Users of the band shell in Riverside Park were pleased with an initial concept for a performance platform, but during an informational session on Tuesday that detailed the city’s plans to rehabilitate the structure, they said an acoustic shell would improve the acoustics of the nearly 90-year-old facility.
The city allocated $1.14 million last year to renovate the band shell — originally built in 1930 as a speaker's podium, modified in 1986 and used today for entertainment throughout the warm-weather months — instructing the parks and engineering departments to begin the process for getting the structure up to snuff as soon as possible.
Michael Swinghammer and Clint Rasmussen of River Architects of La Crosse, who have been hired by the city to oversee the design, said their concept pays tribute to the historic nature of the bandstand, maintains its current footprint and adds a ramp for greater accessibility.
“It’s really been an icon for the city for many years and many years to come.
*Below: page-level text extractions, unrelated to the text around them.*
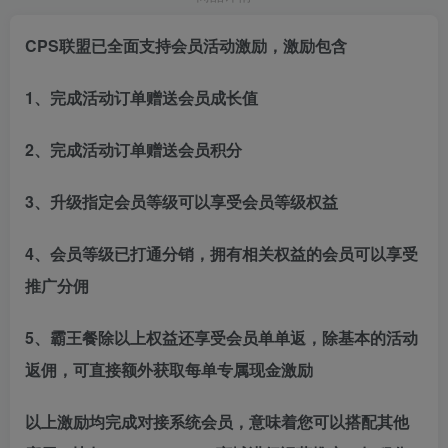
CPS联盟已全面支持会员活动激励，激励包含
1、完成活动订单赠送会员成长值
2、完成活动订单赠送会员积分
3、升级指定会员等级可以享受会员等级权益
4、会员等级已打通分销，拥有相关权益的会员可以享受
推广分佣
5、霸王餐除以上权益还享受会员单单返，除基本的活动
返佣，可直接额外获取每单专属现金激励
以上激励均完成对接系统会员，意味着您可以搭配其他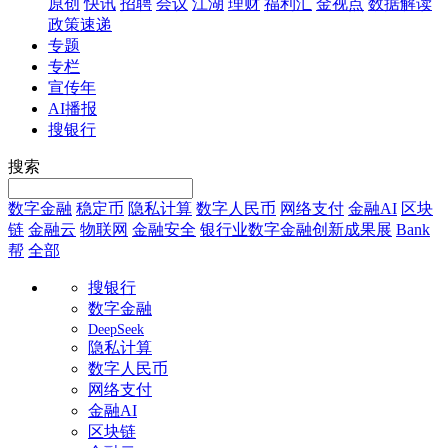
原创
快讯
招聘
会议
江湖
理财
福利汇
金视点
数据解读
政策速递
专题
专栏
宣传年
AI播报
搜银行
搜索
数字金融
稳定币
隐私计算
数字人民币
网络支付
金融AI
区块
链
金融云
物联网
金融安全
银行业数字金融创新成果展
Bank
帮
全部
搜银行
数字金融
DeepSeek
隐私计算
数字人民币
网络支付
金融AI
区块链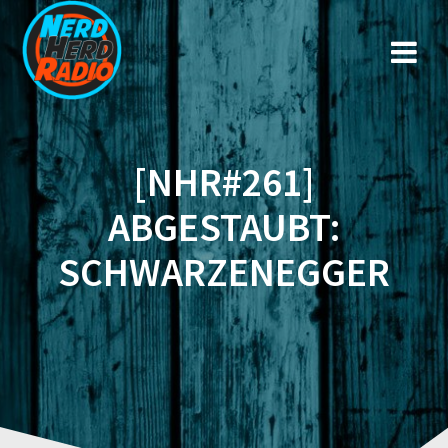
Zum
Inhalt
springen
[NHR#261]
ABGESTAUBT:
SCHWARZENEGGER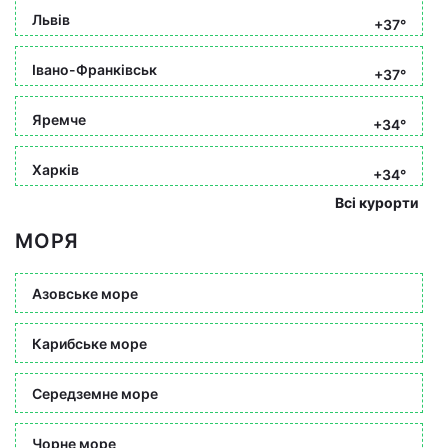
Львів
+37°
Івано-Франківськ
+37°
Яремче
+34°
Харків
+34°
Всі курорти
МОРЯ
Азовське море
Карибське море
Середземне море
Чорне море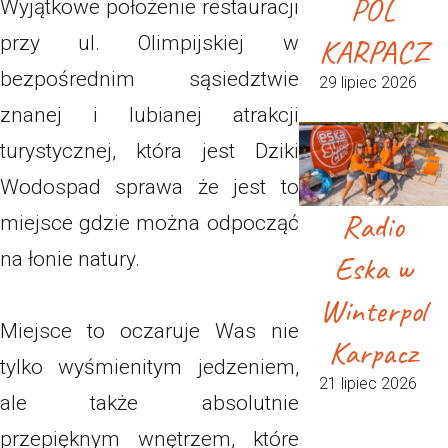
POL
Wyjątkowe położenie restauracji
przy ul. Olimpijskiej w
KARPACZ
bezpośrednim sąsiedztwie
29 lipiec 2026
znanej i lubianej atrakcji
turystycznej, która jest Dziki
Wodospad sprawa że jest to
Radio
miejsce gdzie można odpocząć
na łonie natury.
Eska w
Winterpol
Miejsce to oczaruje Was nie
Karpacz
tylko wyśmienitym jedzeniem,
21 lipiec 2026
ale także absolutnie
przepięknym wnętrzem, które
It’s a jewel in the park, and we want to make sure that when this building is redone, we want to redo it correctly,” Swinghammer said.
The project also would include electrical work and could include a light or sound systems; however, those plans have yet to be finalized.
Representatives of several outdoor concert and recreation groups — including Moon Tunes, La Crosse Concert Band and La Crosse Jazz Orchestra — were invited to the meeting to share their perspectives.
Abbie Leithold-Gerzema, La Crosse Concert Band board member, said she liked the initial ideas but said more could be done to protect performers from the elements and help direct sound to the audience.
“This looks great. This answers a lot of requests from the La Crosse Concert Band about extending the stage and making it handicapped-accessible, but as a consortium, we really would like some sort of acoustical shell. Even if it’s not a complete roof, it’d have to be acoustical,” Leithold-Gerzema said.
She said she understood that goal could be difficult as the city struggles to preserve the historic elements of the band shell while avoiding a disruption of the floodway to meet state and federal requirements.
Terry Bauer of Valley View Rotary Club, the group that organizes the summer concert series Moon Tunes, said his organization already has been collecting donations to improve the facility.
“From our standpoint — the consortium of users — we wanted to support parks and rec by providing more of a complete band shell, conceptually, and we’re willing to provide some community fundraising to support that,” Bauer said.
Bauer asked whether the architects could work with city staff and the city’s Heritage Preservation Commission to come up with a concept that he could show to potential donors.
Plans call for work to start in the fall after the final Moon Tunes performance; however, scheduling the project will be a challenge because the park is used nearly year-round between various concerts and festivals and Rotary Lights.
In the meantime, the city’s parks and recreation department will explore options to ensure it's safe to use this year.